Giotto
1267–1337 · Republik Florenz · Protorenaissance, Florentiner Schule
Die Geschichte
For roughly a thousand years, painters in the Christian West had shown holy figures as flat golden patterns, solemn and weightless against a gold ground. Then, around the year 1300, a Florentine named Giotto began painting people who had bodies.
His great surviving work is the Scrovegni Chapel in Padua, frescoed in about two years and finished around 1305. A wealthy man named Enrico Scrovegni paid for it, partly to atone for a family fortune built on money-lending. On its walls Giotto told the lives of the Virgin and Christ with figures who take up space, settle their weight onto one hip, turn their backs to us, and grieve with faces that actually crumple.

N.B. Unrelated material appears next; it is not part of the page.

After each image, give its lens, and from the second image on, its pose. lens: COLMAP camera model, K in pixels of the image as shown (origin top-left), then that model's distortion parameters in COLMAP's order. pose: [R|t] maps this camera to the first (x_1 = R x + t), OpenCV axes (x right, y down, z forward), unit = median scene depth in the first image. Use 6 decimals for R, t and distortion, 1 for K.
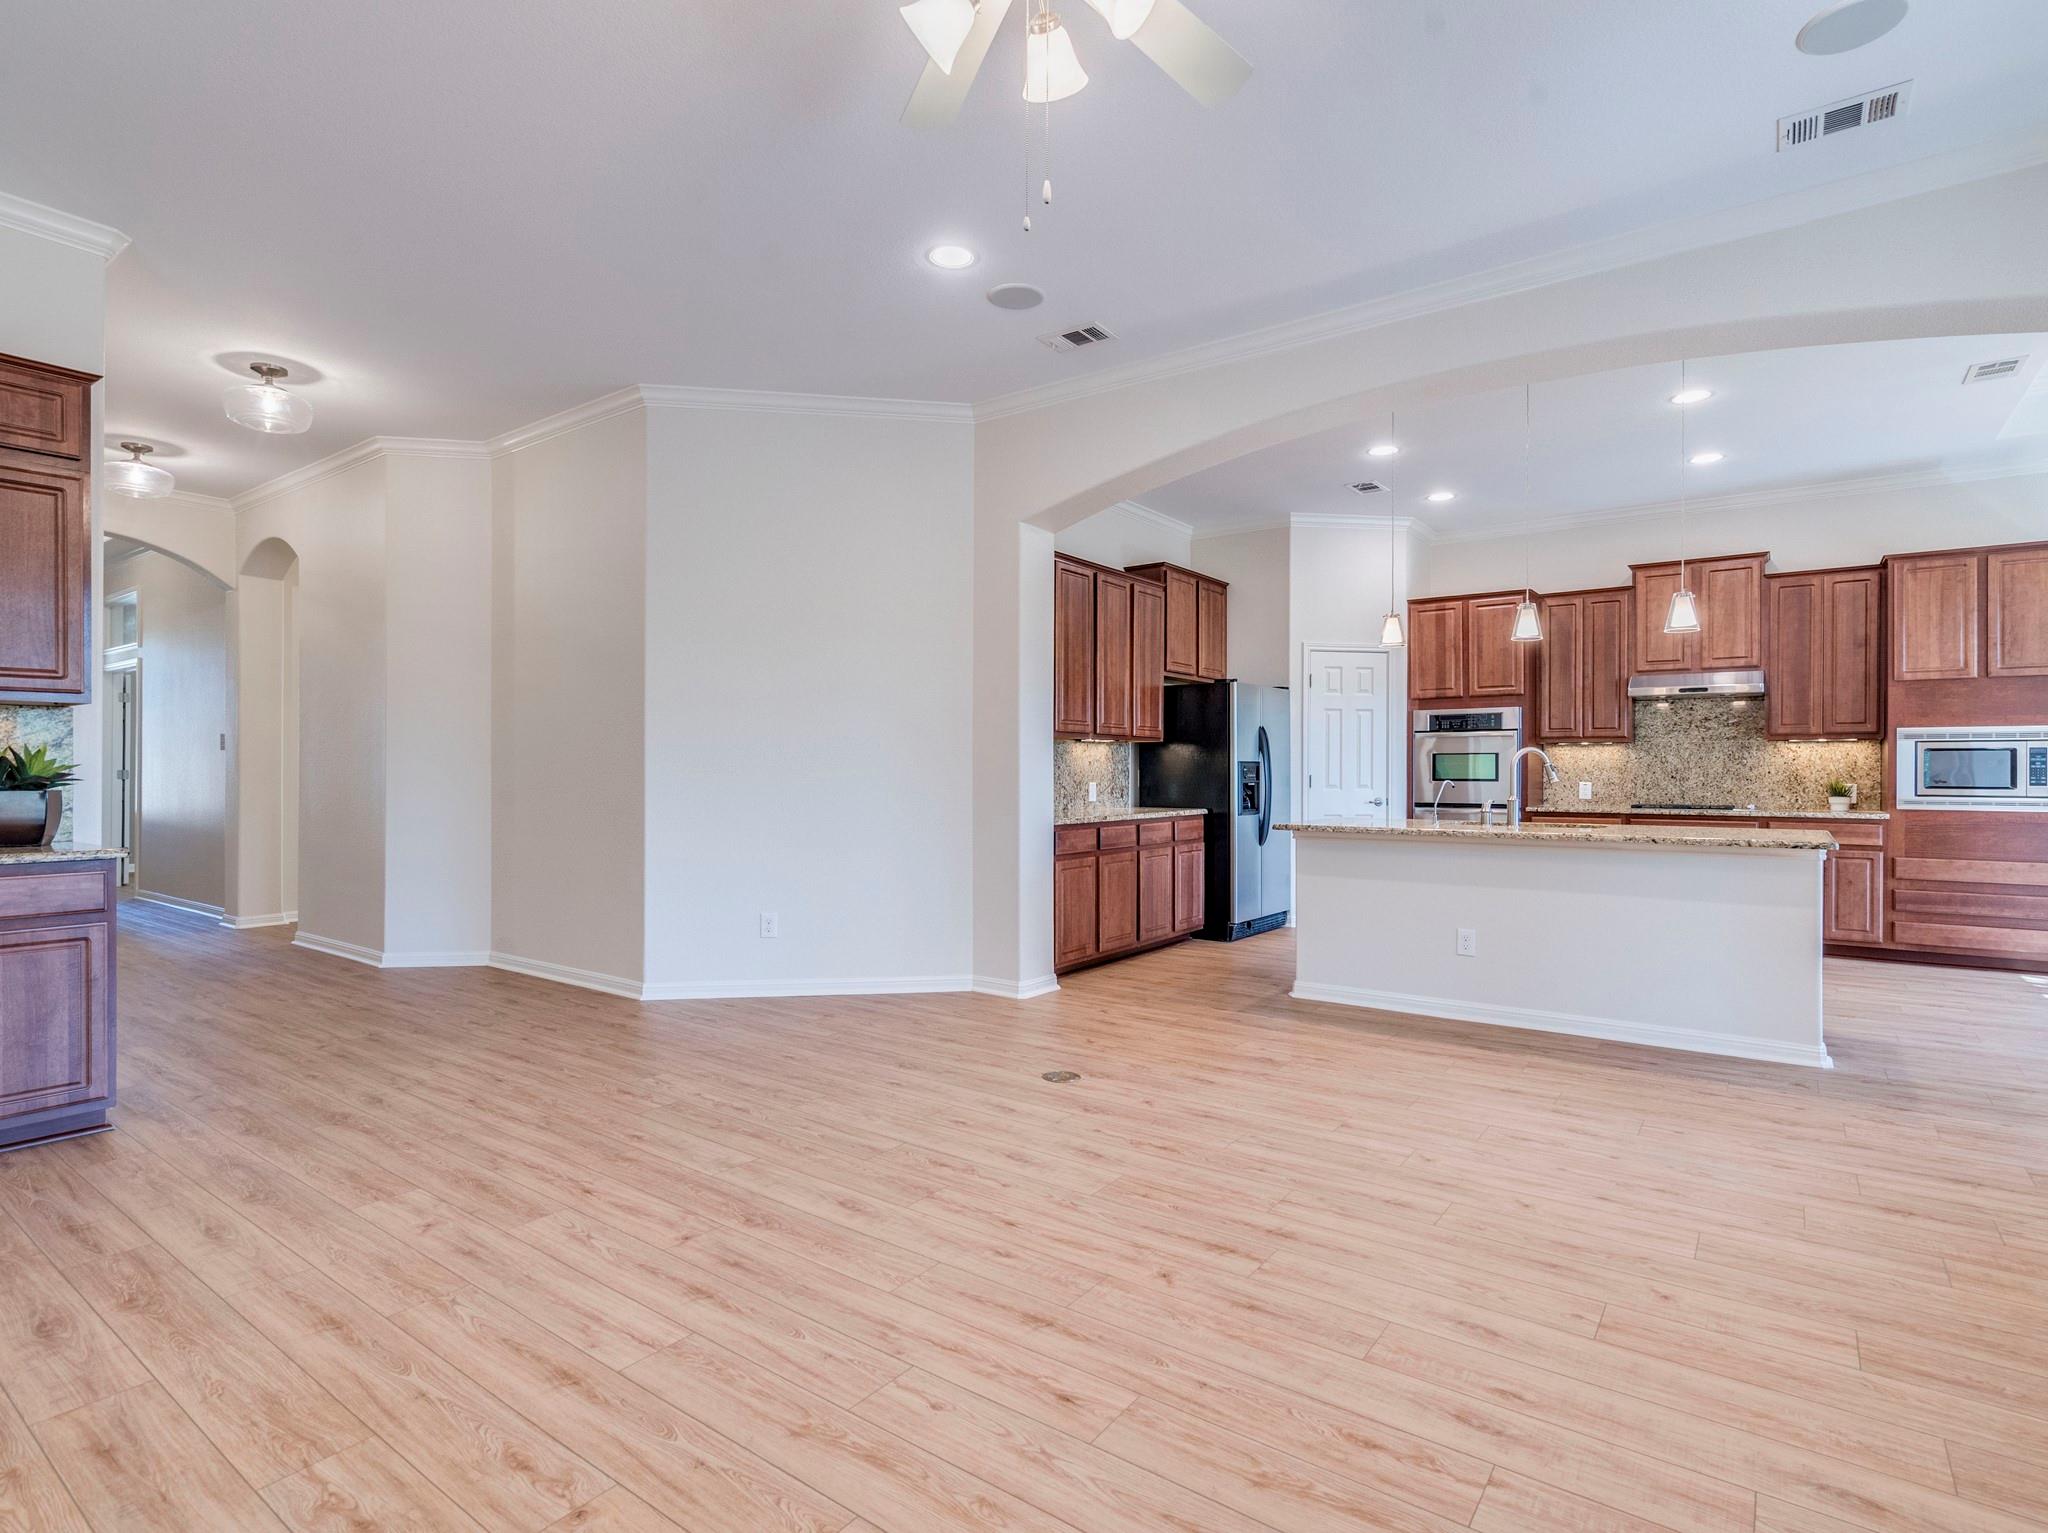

In the 'Lamentation', mourners bend over the dead Christ while small angels wheel overhead in visible distress.
Later writers built a legend around him: that the older master Cimabue, the leading painter of the previous generation, found the boy Giotto drawing his sheep on a rock and took him on as a pupil. Scholars doubt the details now. What is not doubted is that the artists of the Renaissance, two centuries later, traced their whole way of seeing back to him. Dante, roughly his contemporary, wrote a line in the 'Divine Comedy' noting how Giotto's fame had already eclipsed Cimabue's.